Depuis la proposition d’amendement de la Loi 17-04 formulée par le parti de l’Istiqlal, on assiste à des échanges musclés sur les réseaux sociaux. On a pu lire des commentaires du genre : «Celui dont la maison est de verre doit se garder de jeter des pierres aux autres». Une phrase qui vient nous rappeler que les propos irréfléchis et incongrus peuvent provoquer une escalade qui finira par affecter l'image des deux professions. L’heure n’est pas aux jets de pierres ! Les médecins et les pharmaciens que l’intérêt du patient réunit ne peuvent que se respecter mutuellement et c’est d’ailleurs souvent le cas. Ce respect n’est, en aucun cas, incompatible avec l’évolution des deux professions.

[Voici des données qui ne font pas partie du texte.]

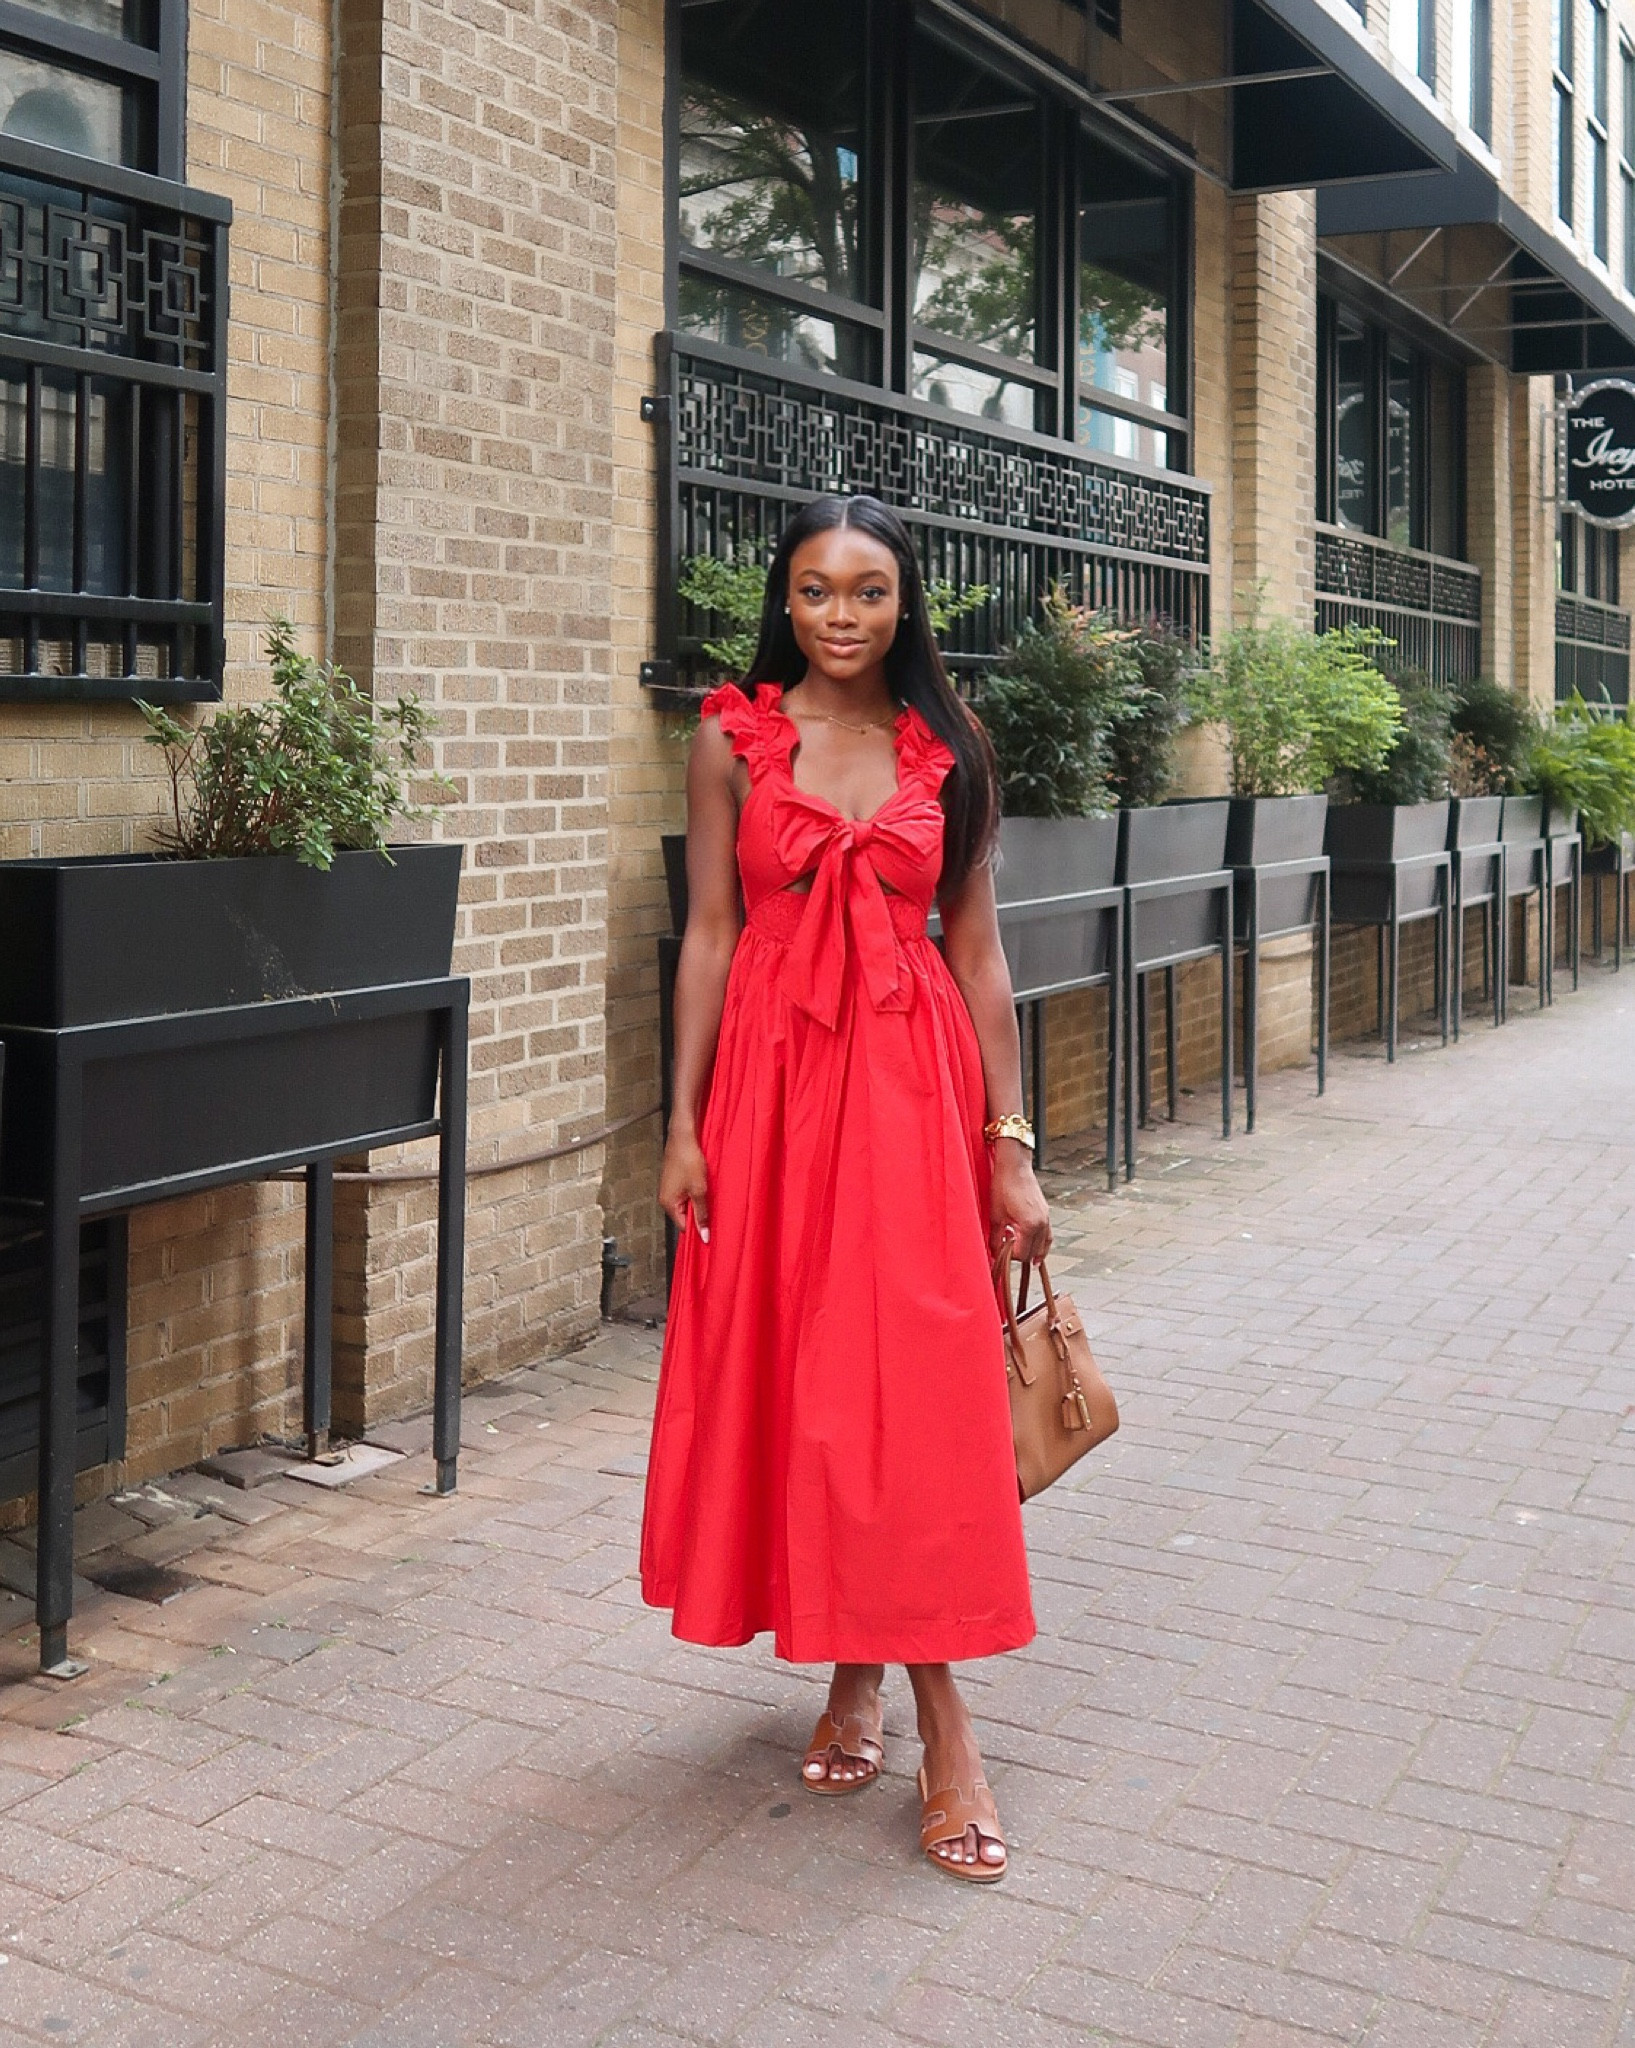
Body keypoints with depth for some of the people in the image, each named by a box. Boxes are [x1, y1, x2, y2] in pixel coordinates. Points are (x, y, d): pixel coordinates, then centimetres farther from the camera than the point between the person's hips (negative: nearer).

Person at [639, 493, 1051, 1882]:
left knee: (917, 1391, -5)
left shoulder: (949, 752, 5)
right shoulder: (734, 742, 4)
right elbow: (708, 935, 3)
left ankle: (941, 1723, 2)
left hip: (914, 1081, 0)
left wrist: (1011, 1144, 1)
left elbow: (977, 951, 5)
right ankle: (854, 1675, 22)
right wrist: (684, 1125, -2)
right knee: (786, 1378, 5)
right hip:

Dans d’autres pays, l’interprofessionalité est devenue la règle. Les pharmaciens ont été autorisés à vacciner afin d’améliorer la couverture vaccinale. Ils font également du suivi thérapeutique de certaines maladies chroniques et contribuent à améliorer l'observance aux traitements. Dans certains pays, les officinaux peuvent même prescrire des médicaments. Ces missions qui répondent à des impératifs de santé publique sont bien encadrées et respectent des protocoles précis. Elles sont également conditionnées par des modules de formation dont la finalité est d’optimiser l’apport du pharmacien.

Pour conclure, la médecine et la pharmacie sont des professions nobles et complémentaires qui doivent être pratiquées d’une manière éthique et conformément aux lois en vigueur. Les pharmaciens et les médecins doivent entretenir des relations confraternelles et surtout éviter de se donner en spectacle particulièrement sur les réseaux sociaux ou par presse interposée. Ceci est aussi valable pour leurs représentants. Martin Luther-King, n’a-t-il pas dit: «Nous devons apprendre à vivre ensemble comme des frères, sinon nous allons mourir tous ensemble comme des idiots»?

Références

[1] Lien  
[2] Lien 
[3] Enquête sur l’utilisation des antibiotiques génériques.
H. Chegour, M. Bouskraoui* *Service de pédiatrie A. Hôpital AR-Razi. Po?le Me?re-Enfant. CHU Mohammed VI. Marrakech
[4] Le communiqué en question évoque une étude qui n’a jamais été menée.
En réalité, il s'agit d'une présentation faite au Colloque national de la pharmacie tenu à Marrakech au mois de mars 2010. (Lien du diaporama : lien )
L’auteur de la présentation avait expliqué que 80% des malades s’adressent directement chez leurs pharmaciens pour avoir des conseils.
L’auteur du communiqué a fait une confusion entre le nombre de patients qui demandent conseil au pharmacien et le chiffre d'affaires réalisé par patient.